Pada pencobaan pertama, Iblis meminta Yesus agar Ia mengubah batu menjadi roti. Yesus mengutip Ulangan 8:3. Dalam konteks Ulangan 8, Musa menjelaskan makna di balik pemberian manna di padang gurun ketika bangsa Israel keluar dari tanah Mesir. Mereka diuji Allah, apakah merekacukup rendah hati dan taan kepada Allah ketika  dalam situasi lapar dan tidak tersedia makanan. Sayangnya, mereka bersungut-sungut! Maka Allah memberi mereka makan sambil mengingatkan bahwa manusia hidup bukan dari roti saja, tetapi juga dari firman yang keluar dari mulut Allah. Israel jatuh dalam sungut-sungut, Yesus tidak membiarkan diri-Nya jatuh dalam cobaan Iblis. Ia mengungkapkan kembali inti pengalaman manna di padang gurun, yakni bahwa manusia hidup dari firman Allah.

Iblis tahu firman Allah. Melihat Yesus menggunakan ayat suci, Iblis pun mengutip Mazmur 91:11-12 untuk melancarkan serangan kedua. Mazmur itu menyatakan bahwa Allah akan memerintahkan malaikat-malaikat-Nya untuk menatang orang yang dikasihi-Nya di atas tangan para malaikat itu agar kaki orang yang dikasihi-Nya itu tidak terantuk batu. Tetapi, kembali Yesus menggunakan sebuah ayat dalam Kitab Ulangan. Kali ini Ulangan 6:16, di mana konteksnya mengenang kembali peristiwa Masa dan Meriba, ketika orang Israel bersungut-sungut kepada Musa dan kepada Allah karena mereka kehabisan air. Musa mengingatkan umat itu agar tidak lagi mencobai TUHAN.

Iblis seolah tidak menyerah. Ia melontarkan permintaan terakhir agar Yesus menyembahnya dan sebagai imbalannya, Yesus akan menerima seluruh tahta dunia dan kemegahannya. Yesus tidak silau dengan tawaran Iblis itu. Bisa jadi ini tawaran yang menggiurkan karena Yesus tidak usah lagi melalui jalan sengsara dan Ia kemudian akan diterima oleh dunia. Yesus mengusir Iblis itu dan mengatakan, bahwa hanya Allah yang boleh disembah. Teks yang dikutip Yesus bersumber dari Ulangan 6:13. Hal ini mengenang kembali apa yang dinyatakan Musa kepada orang Israel ketika mereka mulai tertarik pada penyembahan terhadap dewa-dewi, berhala-berhala asing. Walau betapa pun menariknya penyembahan terhadap berhala-berhala itu dan mungkin juga dampak “berkat” yang mereka terima dari pemnyembahan itu – Israel diajak untuk tetap setia kepada Allah. Setelah semua serangan itu dapat digagalkan Yesus, Iblis meninggalkan Yesus (Matius 4:11), sementara Lukas mencatat bahwa Iblis mencari kesempatan yang baik (Lukas 4:14).

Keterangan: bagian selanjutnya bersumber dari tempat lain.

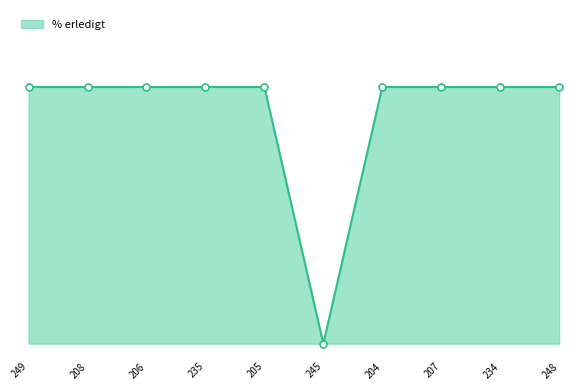

Does the chart have visible grid lines?

No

Kita semua berpotensi mengalami pencobaan. Baik pencobaan berbentuk kesulitan dan penderitaan hidup, namun bisa juga berbentuk kenyamanan dan kemewahan. Apakah kita bisa melaluinya? Belajar dari peristiwa pencobaan Yesus di padang gurun, bukankah dunia yang sekarang kita jalani juga adalah “padang gurun” sebelum sampai tiba ke “negeri perjanjian”? Apa yang menjadi kunci kemenangan Yesus dalam melawan pencobaan Iblis. Ya, Ia fokus kepada Allah, Bapa-Nya. Ketaatan kepada Bapa tidak bisa ditawar-tawar dengan apa pun juga.  Kita pun dapat melalu padang gurun yang di dalamnya begitu banyak pencobaan menggunakan cara yang sama seperti yang dilakukan Yesus; yakni dengan taat dan setia kepada Bapa kita.

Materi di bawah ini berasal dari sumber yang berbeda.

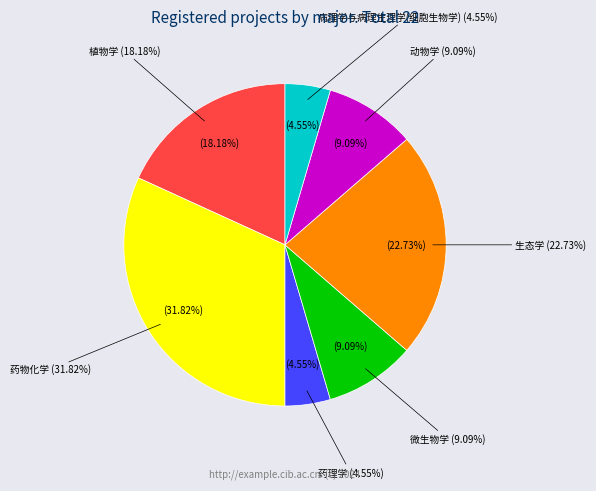

Combined, what portion of the pie is 生态学 and 药理学?

27.3%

Paulus memperhadapkan antara “Adam dan Kristus” (Roma 5:12-21). Manusia pertama itu gagal dalam menghadapi pencobaan dan akibatnya dosa menguasai mereka. Sedangkan Yesus Kristus memenangkan pencobaan itu dengan ketaatan. Setidaknya hal ini memberi dorongan buat setiap pengikut Kristus bahwa benar, segala bentuk pencobaan itu dapat kita atasi, contohnya pengalaman pencobaan Yesus sendiri. Ingat, Iblis selalu mencari waktu yang baik untuk terus melancarkan godaannya. Siapa pun kita tidak luput dari godaan dan pencobaan menurut konteks dan kadar masing-masing. Hanya ada satu cara untuk mengatasinya: taat dan setia kepada Allah Bapa!